Entre pouvoir et rébellion : Tribalismes et enjeux en Syrie
Malgré tout ce qui se dit sur l’impact de l’État moderne sur les composantes sociétales, la tribu, en tant qu’acteur principal dans les événements majeurs traversant les pays, demeure au cœur des préoccupations des chercheurs. Elle est examinée pour interpréter les interactions sociologiques et anthropologiques sur la réalité et l’évolution des événements, ainsi que leur influence sur les grands tournants de l’histoire.
Depuis le début de la révolution en Syrie en 2011 et les événements qui ont suivi, la tribu s’est imposée comme l’un des principaux composants influents, mais également affectés par ces événements. Les débuts de cette implication ont été marqués par l’adoption du terme « Jum’at al-Ashayer » (Vendredi des tribus) pour désigner une des manifestations révolutionnaires, indiquant l’engagement de ces tribus dans les activités de la révolution syrienne.
Le paysage rural et tribal
Les appels à la « faza » lancés par les révolutionnaires à Deraa, sollicitant la participation des tribus syriennes pour faire face aux agressions du régime contre les manifestants bloqués devant la mosquée al-Omari, illustrent cette dynamique. Au fil des transformations de la révolution syrienne et des conflits impliquant de nombreux acteurs internationaux et locaux, les tribus ont maintenu une présence forte, avec leurs chefs participant activement aux développements. Cela va de la loyauté de certaines tribus envers l’État islamique (Daech), à leurs voyages à Genève pour négocier avec les puissances occidentales sur l’engagement militaire contre Daech, jusqu’aux relations compliquées avec les composantes kurdes, dont les Forces démocratiques syriennes (QSD), ainsi que la relation avec l’Iran et les États-Unis.
Dans ce contexte, un nouvel ouvrage vient enrichir le champ des études sur la Syrie, publié par le Centre Omran pour les études stratégiques, rédigé par les chercheurs Sasha Aloulou et Sakhra Ali, intitulé « La tribu et le pouvoir en Syrie : histoire et révolution ». Ce livre comprend une « étude sur la structure rurale et la carte des structures tribales et claniques dans les provinces d’Alep et d’Idlib après 2011 ».

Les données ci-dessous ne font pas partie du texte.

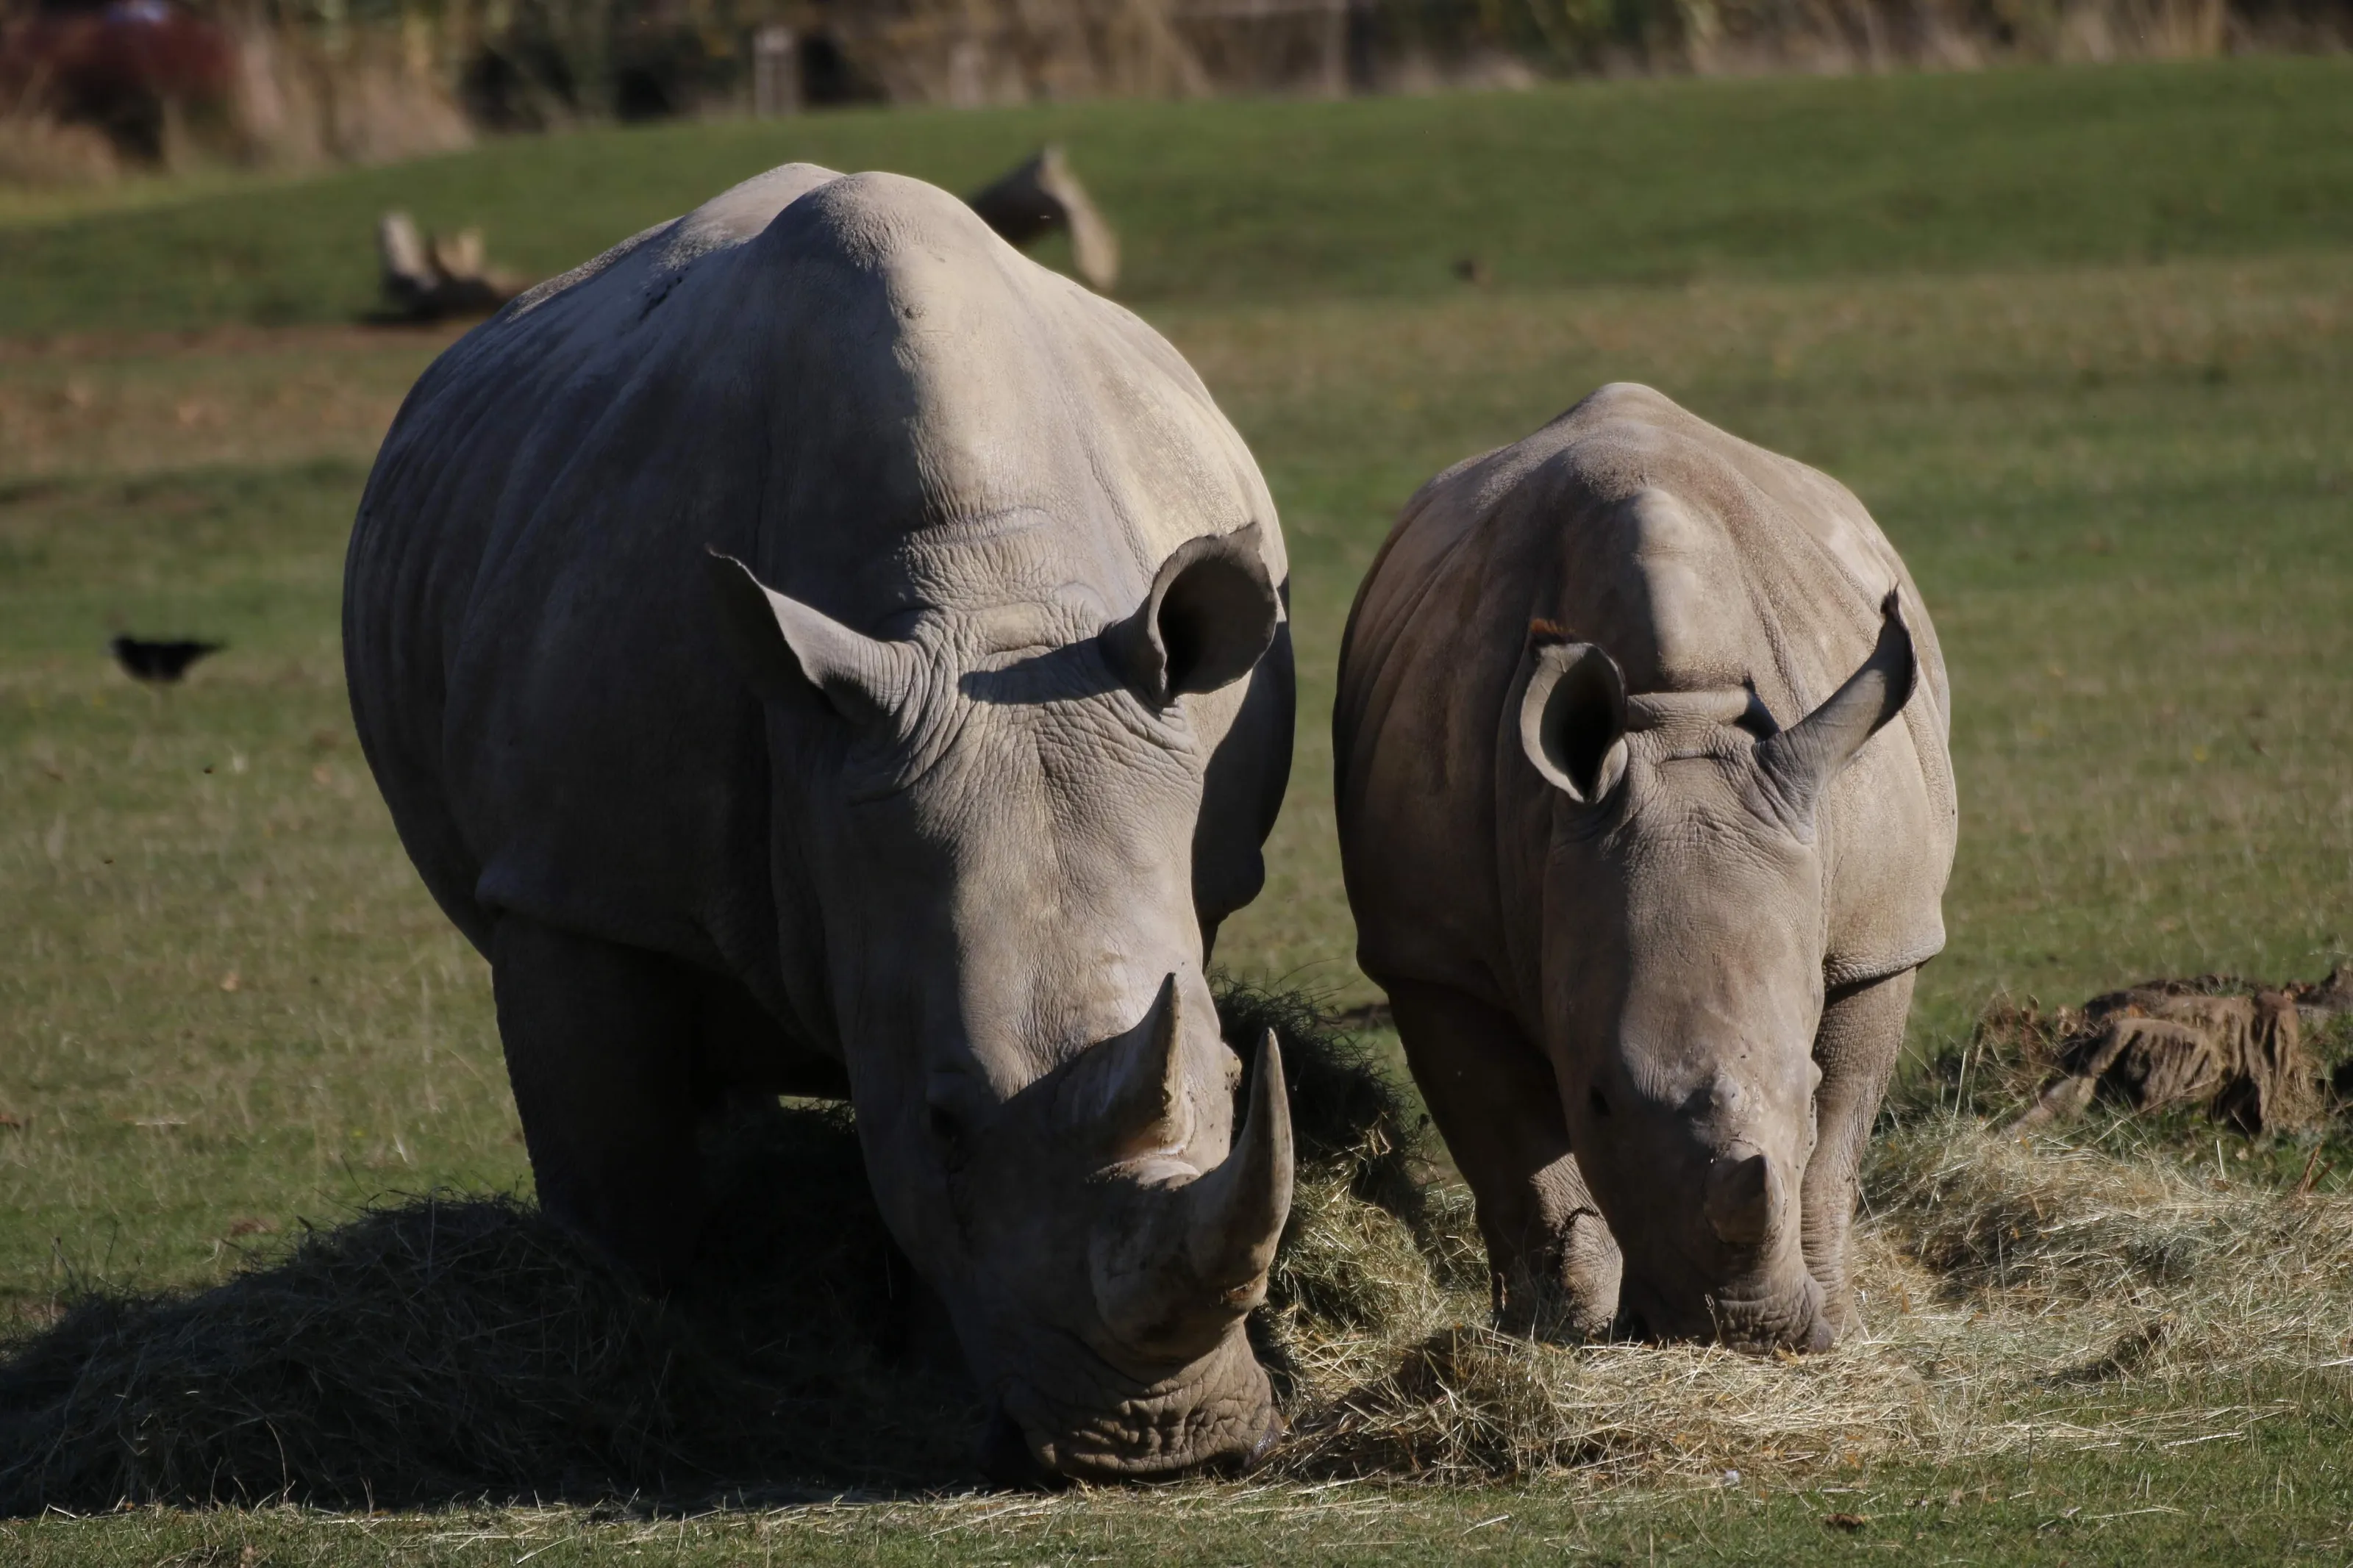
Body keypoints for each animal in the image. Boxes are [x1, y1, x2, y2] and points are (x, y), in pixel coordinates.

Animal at [343, 165, 1299, 1480]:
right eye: (946, 1126)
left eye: (1235, 1079)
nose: (1169, 1440)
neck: (980, 593)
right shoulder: (574, 888)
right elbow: (613, 1178)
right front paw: (642, 1358)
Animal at [1334, 384, 1955, 1351]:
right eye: (1597, 1100)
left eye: (1804, 1088)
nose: (1739, 1327)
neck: (1676, 716)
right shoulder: (1432, 952)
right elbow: (1514, 1158)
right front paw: (1559, 1328)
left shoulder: (1877, 934)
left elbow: (1835, 1148)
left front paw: (1837, 1320)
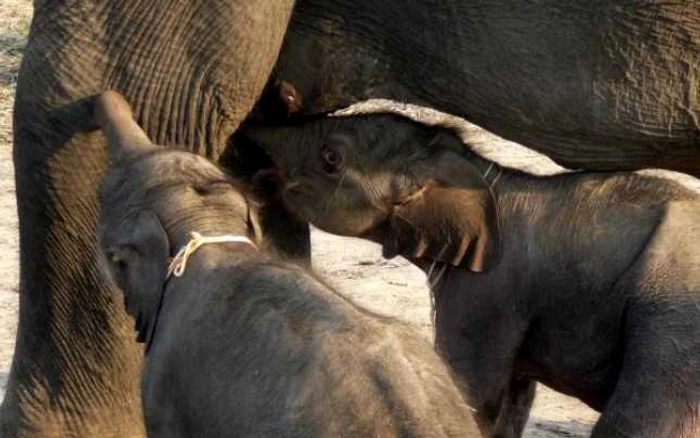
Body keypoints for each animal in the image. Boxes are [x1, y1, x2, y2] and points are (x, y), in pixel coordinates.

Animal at [243, 114, 700, 438]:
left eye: (330, 158)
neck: (484, 171)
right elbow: (511, 399)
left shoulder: (488, 290)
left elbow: (474, 389)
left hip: (671, 318)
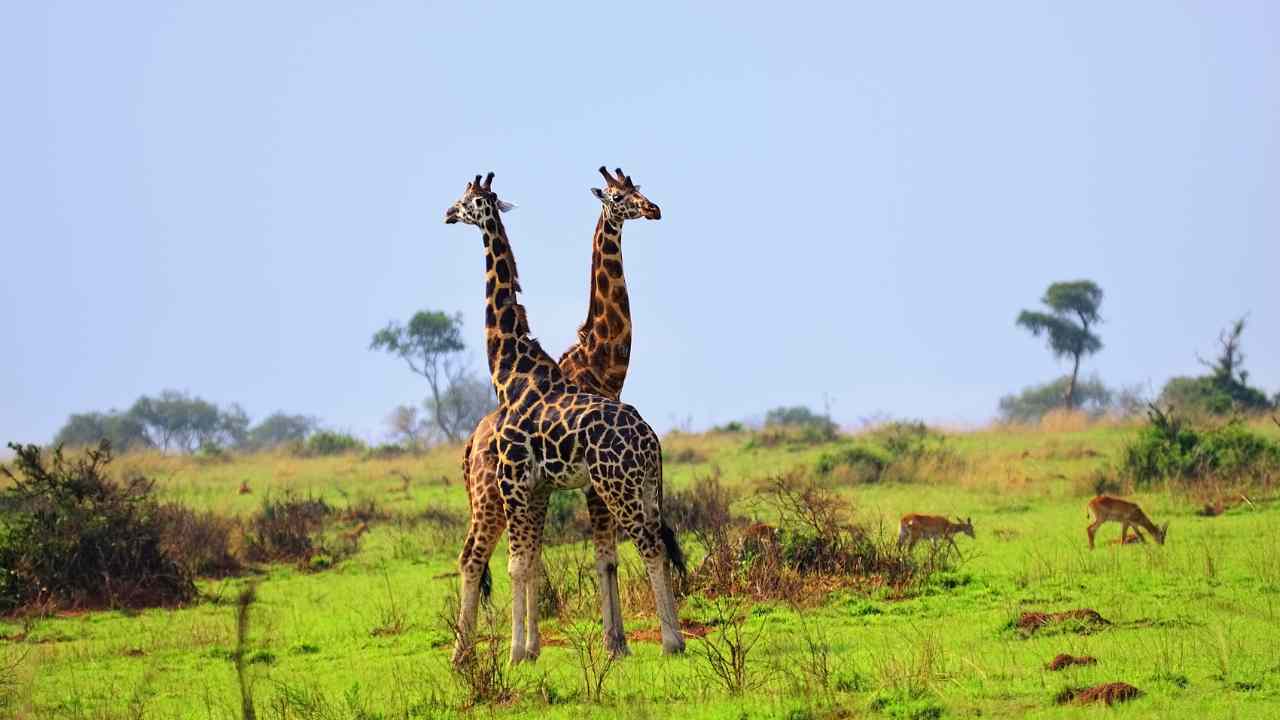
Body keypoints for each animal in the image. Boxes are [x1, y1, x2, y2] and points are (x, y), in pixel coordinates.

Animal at [442, 172, 680, 661]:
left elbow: (536, 563)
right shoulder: (535, 486)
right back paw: (463, 655)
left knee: (649, 545)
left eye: (467, 200)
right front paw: (536, 648)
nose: (447, 213)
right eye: (619, 195)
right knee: (473, 556)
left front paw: (524, 652)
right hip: (626, 489)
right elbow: (536, 561)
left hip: (610, 487)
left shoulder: (525, 482)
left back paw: (671, 641)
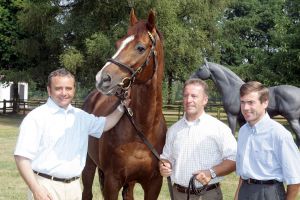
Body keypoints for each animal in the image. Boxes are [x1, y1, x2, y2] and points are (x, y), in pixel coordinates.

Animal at [81, 9, 168, 200]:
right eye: (118, 44)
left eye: (140, 47)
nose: (102, 78)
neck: (143, 129)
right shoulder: (112, 181)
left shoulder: (154, 184)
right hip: (89, 165)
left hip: (130, 182)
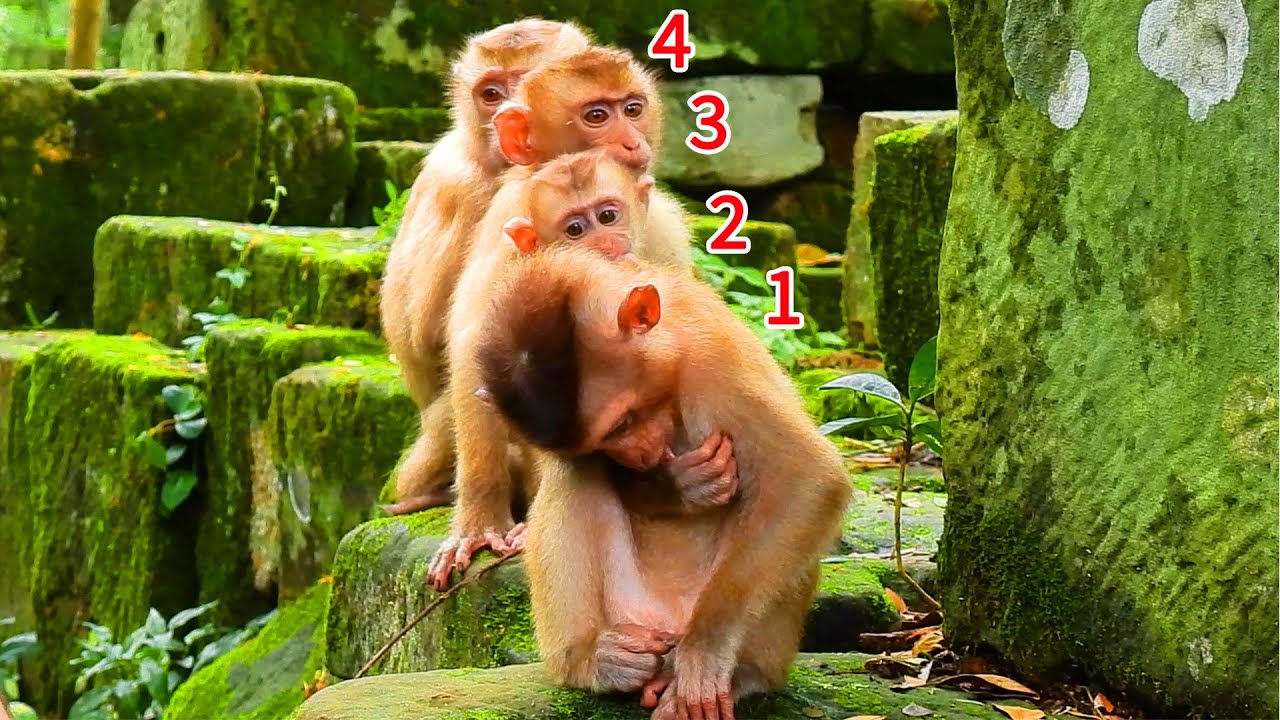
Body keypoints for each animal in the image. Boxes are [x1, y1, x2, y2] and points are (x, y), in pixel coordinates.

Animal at [423, 148, 717, 590]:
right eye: (575, 229)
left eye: (609, 216)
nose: (604, 245)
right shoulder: (511, 264)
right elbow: (480, 359)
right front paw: (479, 525)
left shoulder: (663, 238)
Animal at [472, 244, 853, 720]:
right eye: (603, 440)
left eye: (622, 423)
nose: (636, 455)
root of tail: (666, 619)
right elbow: (582, 467)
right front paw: (677, 487)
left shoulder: (712, 363)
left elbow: (806, 478)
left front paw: (702, 654)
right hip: (629, 615)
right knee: (575, 478)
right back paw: (589, 659)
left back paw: (743, 673)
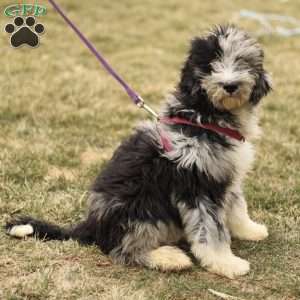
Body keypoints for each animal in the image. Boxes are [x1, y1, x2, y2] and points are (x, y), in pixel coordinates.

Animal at [5, 25, 272, 278]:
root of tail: (92, 225)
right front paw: (226, 263)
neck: (205, 115)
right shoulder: (197, 185)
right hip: (139, 208)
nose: (230, 85)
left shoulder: (224, 174)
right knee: (123, 249)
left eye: (241, 60)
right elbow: (210, 229)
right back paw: (167, 258)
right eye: (210, 65)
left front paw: (249, 230)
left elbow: (236, 206)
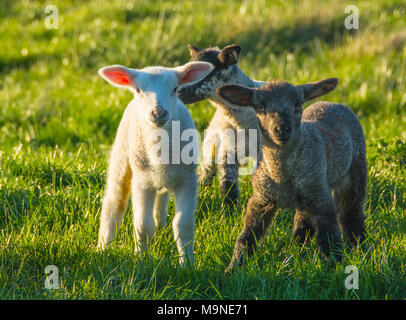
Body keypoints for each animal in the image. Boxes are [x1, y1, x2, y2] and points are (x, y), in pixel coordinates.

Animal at [96, 60, 214, 264]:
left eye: (175, 89)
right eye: (138, 90)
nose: (158, 113)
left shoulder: (187, 181)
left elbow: (183, 225)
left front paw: (188, 264)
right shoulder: (142, 183)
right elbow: (143, 226)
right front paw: (142, 260)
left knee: (161, 198)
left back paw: (161, 225)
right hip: (122, 154)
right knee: (115, 201)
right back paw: (103, 247)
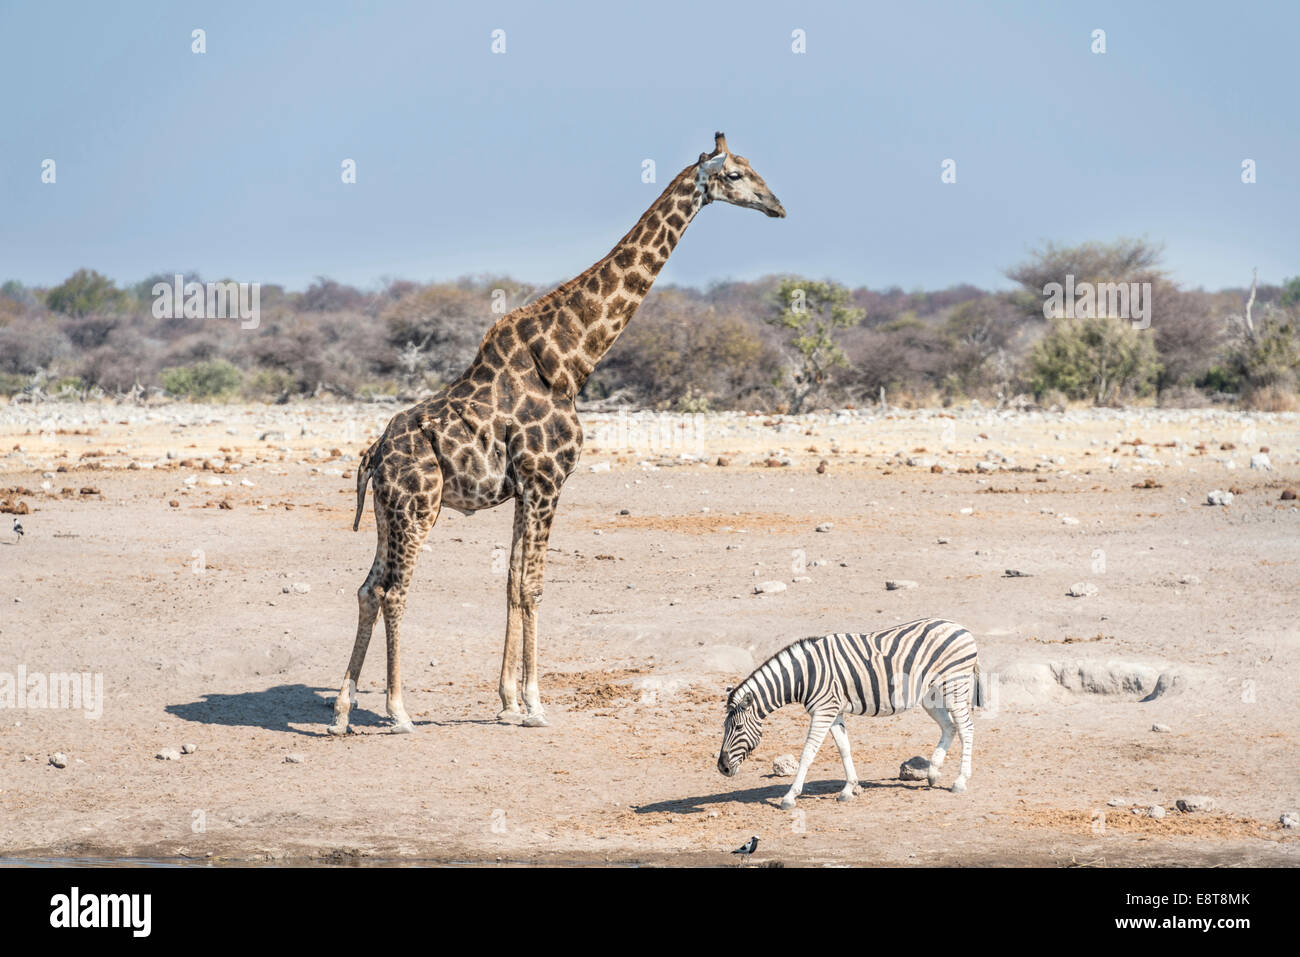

L’histoire des tribus et clans
Les chercheurs exposent, dans l’introduction de l’ouvrage, la problématique de leur étude, déclarant : « Cette étude cherche avant tout à connaître l’histoire des tribus et des clans dans la géographie syrienne, notamment dans le nord-ouest, ainsi que la forme de leurs relations historiques avec les différentes autorités et les changements structurels qui les ont conduites à leurs formes actuelles. » Ils dressent ensuite une carte des structures tribales et claniques présentes dans les provinces d’Alep et d’Idlib, avant d’examiner leurs interactions et rôles post-2011, notamment l’expérience du déplacement forcé.
Les tribus et la révolution
Un des principaux points du livre est l’analyse des tribus actives dans le nord de la Syrie et la nature de leur relation avec le pouvoir central. Les chercheurs examinent les diverses transformations des tribus et des clans, et le rôle qu’ils ont joué lors de la révolution syrienne dès ses débuts en 2011.
Le deuxième chapitre aborde la réalité des tribus et des clans après 2011, divisée en plusieurs sections. Le premier sous-dossier, « Les tribus et la révolution », traite du cadre démographique, économique et culturel des tribus à Alep et Idlib au moment du déclenchement de la révolution, proposant une carte d’implantation de 25 tribus, comprenant 220 clans et 27 clans indépendants, répartis sur diverses composantes ethniques, telles que les Arabes, les Kurdes et les Turkmènes.
Le déplacement forcé
Le livre aborde également le phénomène du déplacement forcé comme une conséquence des événements en cours, en analysant les contextes politiques et militaires à l’origine de ces déplacements. Un inventaire des régions touchées par des déplacements forcés est proposé, illustrant les différentes étapes de ce phénomène entre 2012 et 2020.
La recherche présente également le rôle des conseils de tribus et de clans, en introduction après 2016, et leur impact sur les dynamiques locales, avec une attention particulière au point de vue de leurs membres et des implications futures de ces structures.
Alep et Damas
Le livre conclut avec des résultats de l’enquête de terrain sur la carte tribale des provinces d’Alep et de Damas, en présentant une analyse détaillée des tribus et de leurs rôles variés dans le paysage politique, militaire et social syrien. Les chercheurs soulignent le cheminement des tribus dans le contexte actuel et leur influence sur la gestion des relations de pouvoir.
Ce travail de 558 pages présente d’importants défis, notamment les conditions de sécurité instables dans le nord de la Syrie et l’accès limité au terrain, ce qui confère au livre une importance particulière dans le domaine des études syriennes.